* **SELECTED PASSAGE**:
Segment Open
Existentialism and Lawn Care

This year, I’ve decided to be kinder to my lawn and join my fellow suburbanites in working hard to keep it nice and green, rather than just hoping all the grass dies as soon as possible.

In past years, I used an old-fashioned push mower of 1950s vintage, made of 100% heavy steel. I hated mowing the lawn as a result, and I kept it on the lowest setting so that all the grass would die of thirst by late spring. You could actually look up my neighborhood in Google Maps and see a clear difference between our yard and those of the surrounding houses. Ours was the brown patch, visible from space.

There were several reasons for my vendetta against lawn care and my resulting use of the hand-me-down antique mower. Before we bought our house five years ago, I’d always lived in apartments and never had to care for a yard. Before then, growing up in my parents’ house, they didn’t like mowing the lawn either, so I was always the one stuck doing it. “It builds character,” they said. Phooey. Plus, gas-powered lawn mowers are noisy, dirty, fuel-wasting contraptions that are just plain bad for the environment, both in your yard and from a global standpoint. It also didn’t help that my family had a garage fire when I was a kid, and I’ve had a fear of putting gasoline in a garage ever since. I won’t even put a car in our garage today.
Segment Closed
* **RECORD SET**:
Segment Open
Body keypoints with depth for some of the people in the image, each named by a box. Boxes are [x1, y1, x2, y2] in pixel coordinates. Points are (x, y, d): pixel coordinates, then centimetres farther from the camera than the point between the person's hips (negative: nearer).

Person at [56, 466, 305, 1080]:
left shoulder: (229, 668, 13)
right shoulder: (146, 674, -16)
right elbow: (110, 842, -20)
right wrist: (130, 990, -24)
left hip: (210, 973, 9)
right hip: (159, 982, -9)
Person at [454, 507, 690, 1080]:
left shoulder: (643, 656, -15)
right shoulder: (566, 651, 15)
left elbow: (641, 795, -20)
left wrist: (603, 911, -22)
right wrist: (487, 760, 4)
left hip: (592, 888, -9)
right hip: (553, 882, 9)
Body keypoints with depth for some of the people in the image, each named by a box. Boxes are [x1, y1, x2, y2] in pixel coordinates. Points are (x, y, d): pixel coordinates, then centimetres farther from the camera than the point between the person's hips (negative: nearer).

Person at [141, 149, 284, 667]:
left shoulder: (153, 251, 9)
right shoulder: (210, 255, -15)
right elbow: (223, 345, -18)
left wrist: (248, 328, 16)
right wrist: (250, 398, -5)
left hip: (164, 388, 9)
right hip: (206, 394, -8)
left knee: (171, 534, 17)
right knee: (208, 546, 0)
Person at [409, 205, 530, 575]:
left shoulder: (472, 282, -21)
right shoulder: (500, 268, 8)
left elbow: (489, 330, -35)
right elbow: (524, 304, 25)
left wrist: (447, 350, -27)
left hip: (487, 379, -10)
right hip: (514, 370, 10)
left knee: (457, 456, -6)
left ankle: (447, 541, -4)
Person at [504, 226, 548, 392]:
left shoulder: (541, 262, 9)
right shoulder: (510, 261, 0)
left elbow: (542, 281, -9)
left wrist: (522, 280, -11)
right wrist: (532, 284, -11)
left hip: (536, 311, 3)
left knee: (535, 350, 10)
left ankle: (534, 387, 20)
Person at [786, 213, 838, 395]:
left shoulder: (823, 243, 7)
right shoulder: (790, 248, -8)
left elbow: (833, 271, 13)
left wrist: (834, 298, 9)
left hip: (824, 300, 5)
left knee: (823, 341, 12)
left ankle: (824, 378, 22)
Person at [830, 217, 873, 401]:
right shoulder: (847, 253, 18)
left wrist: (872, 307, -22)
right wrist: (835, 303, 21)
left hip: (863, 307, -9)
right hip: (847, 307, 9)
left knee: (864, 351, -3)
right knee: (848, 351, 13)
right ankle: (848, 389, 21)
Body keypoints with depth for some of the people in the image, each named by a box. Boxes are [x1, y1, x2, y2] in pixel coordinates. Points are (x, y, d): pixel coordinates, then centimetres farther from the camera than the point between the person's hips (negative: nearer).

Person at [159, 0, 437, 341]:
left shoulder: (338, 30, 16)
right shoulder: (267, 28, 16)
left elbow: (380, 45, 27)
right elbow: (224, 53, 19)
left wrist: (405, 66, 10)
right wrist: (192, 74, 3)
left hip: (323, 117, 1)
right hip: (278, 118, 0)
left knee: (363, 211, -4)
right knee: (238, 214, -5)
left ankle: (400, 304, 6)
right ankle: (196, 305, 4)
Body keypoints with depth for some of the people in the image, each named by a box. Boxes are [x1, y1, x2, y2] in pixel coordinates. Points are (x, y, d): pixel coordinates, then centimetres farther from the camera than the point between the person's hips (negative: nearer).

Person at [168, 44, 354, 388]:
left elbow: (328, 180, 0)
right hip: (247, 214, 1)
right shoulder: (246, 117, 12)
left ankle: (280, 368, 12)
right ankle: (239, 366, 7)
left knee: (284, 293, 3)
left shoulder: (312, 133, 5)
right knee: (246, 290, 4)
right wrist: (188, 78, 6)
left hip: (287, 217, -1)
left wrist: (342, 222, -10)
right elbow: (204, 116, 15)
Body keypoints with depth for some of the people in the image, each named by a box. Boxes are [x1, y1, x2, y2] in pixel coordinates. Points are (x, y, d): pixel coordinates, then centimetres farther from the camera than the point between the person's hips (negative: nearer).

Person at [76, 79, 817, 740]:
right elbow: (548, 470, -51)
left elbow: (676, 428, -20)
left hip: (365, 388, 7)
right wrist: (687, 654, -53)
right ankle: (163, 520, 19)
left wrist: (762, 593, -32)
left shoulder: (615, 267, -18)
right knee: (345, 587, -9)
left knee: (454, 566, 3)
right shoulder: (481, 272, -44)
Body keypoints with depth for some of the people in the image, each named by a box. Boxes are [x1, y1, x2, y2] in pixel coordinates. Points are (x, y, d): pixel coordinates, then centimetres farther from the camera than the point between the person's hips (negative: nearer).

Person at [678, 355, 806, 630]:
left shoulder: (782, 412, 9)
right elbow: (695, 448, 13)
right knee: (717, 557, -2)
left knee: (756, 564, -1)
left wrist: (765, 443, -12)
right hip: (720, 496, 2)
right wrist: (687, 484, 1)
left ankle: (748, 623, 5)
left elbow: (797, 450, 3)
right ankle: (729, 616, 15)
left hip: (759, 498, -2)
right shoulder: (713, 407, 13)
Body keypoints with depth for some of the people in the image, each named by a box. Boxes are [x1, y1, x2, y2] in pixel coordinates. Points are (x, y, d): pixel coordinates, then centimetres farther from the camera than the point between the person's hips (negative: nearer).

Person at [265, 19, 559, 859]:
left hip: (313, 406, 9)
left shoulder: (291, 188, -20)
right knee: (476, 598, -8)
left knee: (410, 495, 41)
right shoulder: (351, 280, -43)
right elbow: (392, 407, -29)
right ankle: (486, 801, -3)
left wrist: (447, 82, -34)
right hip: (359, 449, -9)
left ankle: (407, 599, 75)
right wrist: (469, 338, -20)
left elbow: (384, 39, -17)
Segment Closed
* **EXERCISE GOAL**: Copy the lawn care piece starting with "This year, I’ve" and going on through "soon as possible.", swapping "suburbanites" for "neighbors".

* **SOLUTION**:
This year, I’ve decided to be kinder to my lawn and join my fellow neighbors in working hard to keep it nice and green, rather than just hoping all the grass dies as soon as possible.